İşkenceci subaylar bundan ne zevk alıyorlardı acaba? Mümkündür ki mehter marşları ile içleri “kıpır kıpır” oluyordu. Ecdatlarının yedi düvele yayılmış imparatorluk zamanlarının hasretiyle yanıp tutuşuyorlardı.
(Geçen ay Euro 2024 müsabakaları kapsamında A Milli Futbol Takımı Avusturya’yı mağlup edince Milli Savunma Akademisi Rektörü ve aynı zamanda tarihçi bir muhterem zat, huşu içinde “Viyana 341 yıl sonra düştü! Viyana önünde Kızılelma için can veren Merzifonlu Kara Mustafa Paşa ve bütün şehitlerimizin ruhu şad olsun” şeklinde bir paylaşımda bulunmuştu. Gerçi söz konusu olan bir “savaş” değil futbol karşılaşmasıydı, adı geçen Kara Mustafa Paşa da Viyana önünde “şehit” olmamış, bozgunun ardından padişah fermanıyla kafası kesilip derisi yüzülerek öldürülmüştü. Ama olsun; adamın içi kıpır kıpır olmuş, ne yapsın…)

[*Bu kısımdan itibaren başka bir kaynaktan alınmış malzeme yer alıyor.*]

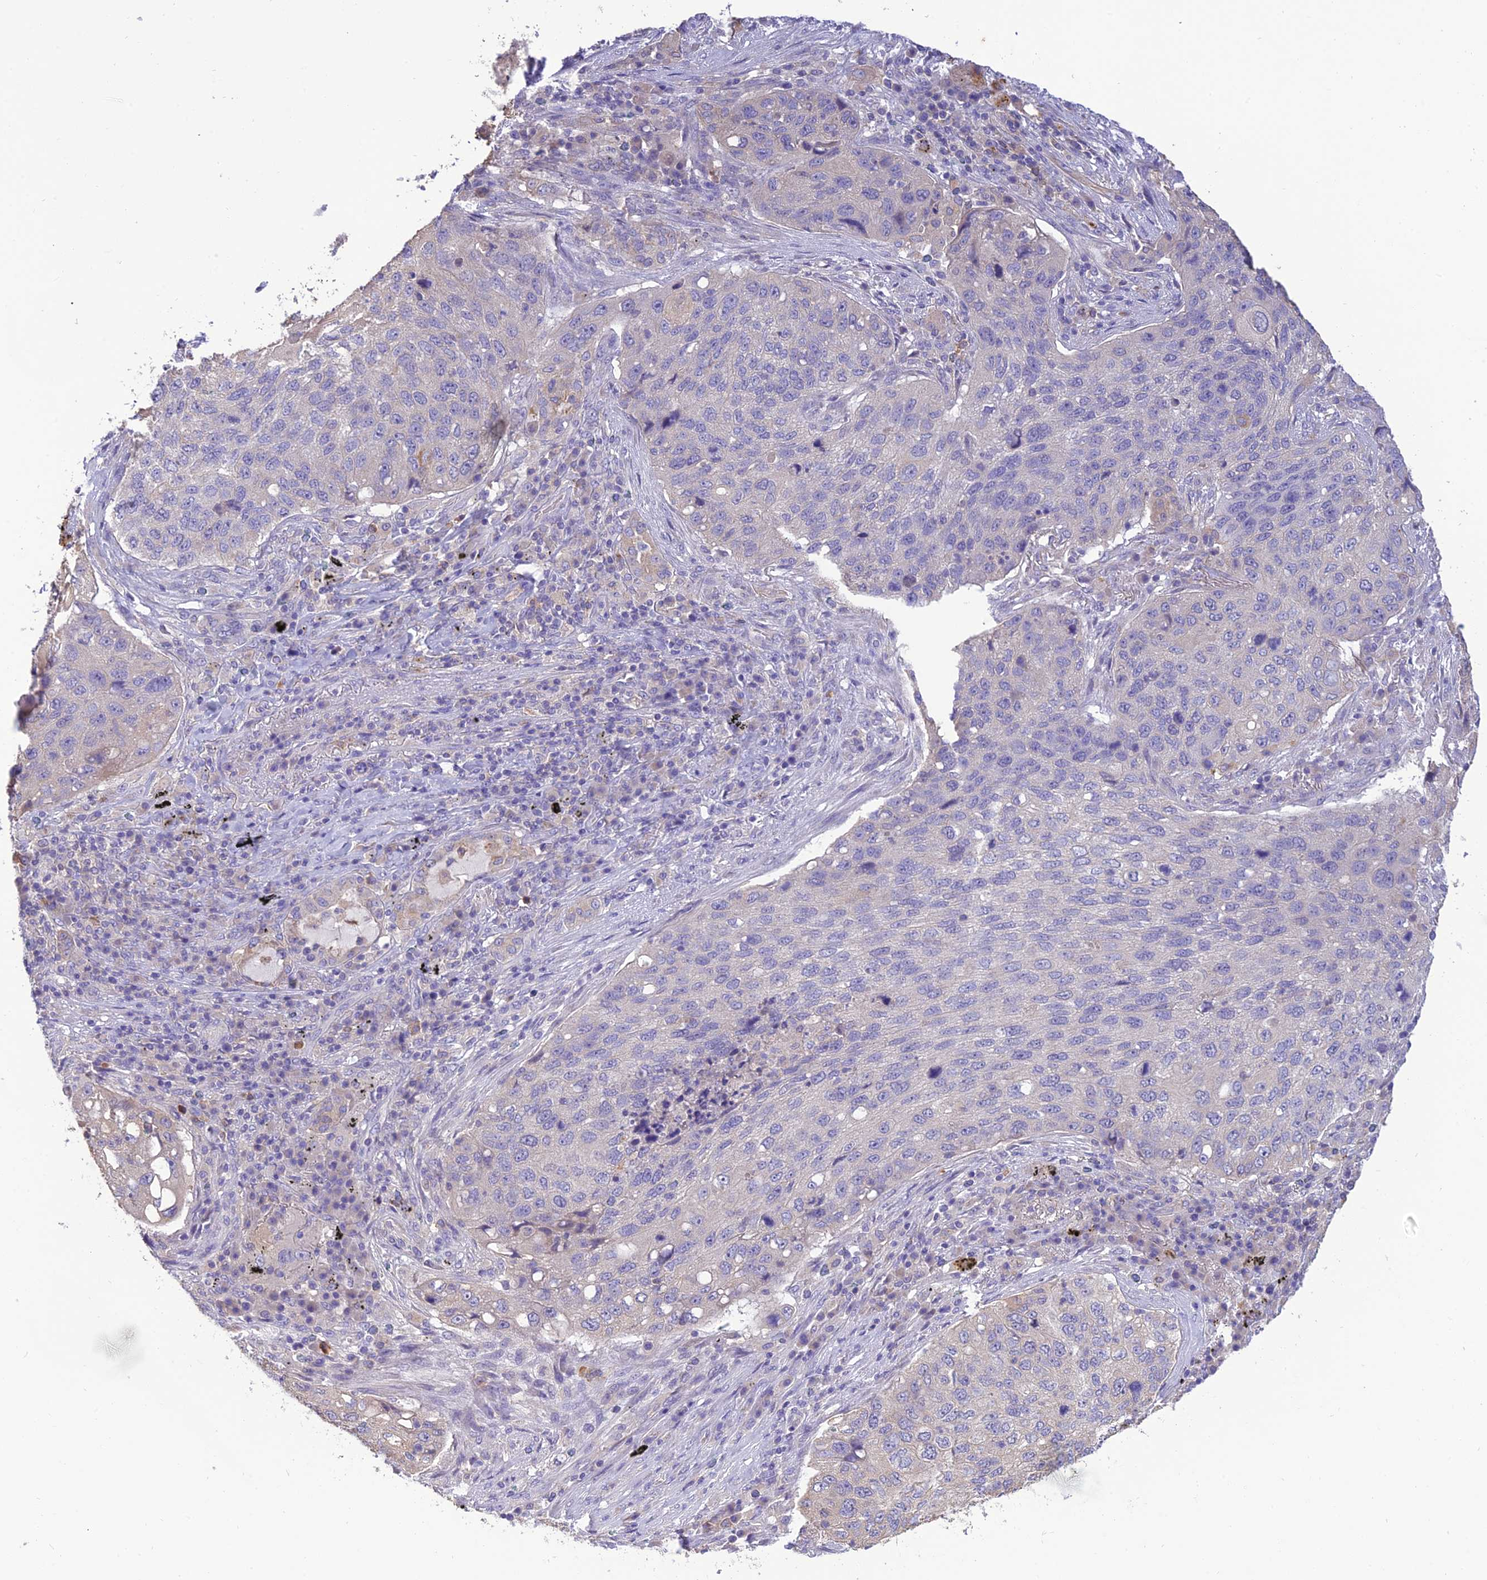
{"staining": {"intensity": "negative", "quantity": "none", "location": "none"}, "tissue": "lung cancer", "cell_type": "Tumor cells", "image_type": "cancer", "snomed": [{"axis": "morphology", "description": "Squamous cell carcinoma, NOS"}, {"axis": "topography", "description": "Lung"}], "caption": "The IHC histopathology image has no significant positivity in tumor cells of lung cancer (squamous cell carcinoma) tissue. (Stains: DAB (3,3'-diaminobenzidine) immunohistochemistry with hematoxylin counter stain, Microscopy: brightfield microscopy at high magnification).", "gene": "SFT2D2", "patient": {"sex": "female", "age": 63}}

Belki işkenceci askerlerin içi kıpır kıpır oluyordu mehter marşları çalınca ama gece gündüz, durmaksızın “kıpır kıpır” olunabilir mi ki? Tabii ki meramları “kıpır kıpır” olmak değil, “düşman” gördükleri siyasi mahpuslara eziyet etmekti.
Mehter marşlarından kendilerine de gına gelmiş olmalı ki, bir süre sonra Müşerref Akay’ın (o yıllarda “Tezcan” idi galiba) “Türkiyem Türkiyem cennetim” şarkısı çınlamaya başladı kulaklarımızda! Bolca “Türklük” propogandası içeren bu şarkı birkaç yıl boyunca çaldı durdu. Bu şarkı sayesinde kim olduğunu keşfettiğimiz Müşerref Akay için, “Olur da bir gün bu cehennemden sağ sağlim çıkarsam…” konulu planlar yaptığımız doğrudur. İnsan evladı işte, maruz kaldığı eziyeti bir şekilde “katlanılabilir” hale getirmek için böylesi yollar bulabiliyor. Ama bu “planlar” lafta kalmadı; bir arkadaşımız çıktıktan sonra o şarkının telif haklarını satın aldı ve kadını hiç değilse bu şarkı açısından susturdu! (Eyvallah Cem. Bu vesileyle bir kez daha varolasın! Bu arada arkadaşımın adı Cem Yılmaz. Ama komedyen Cem Yılmaz değil. Müzik sektörüyle ilgili değerli işler yaptı ve yapıyor, Anadolu Müzik.)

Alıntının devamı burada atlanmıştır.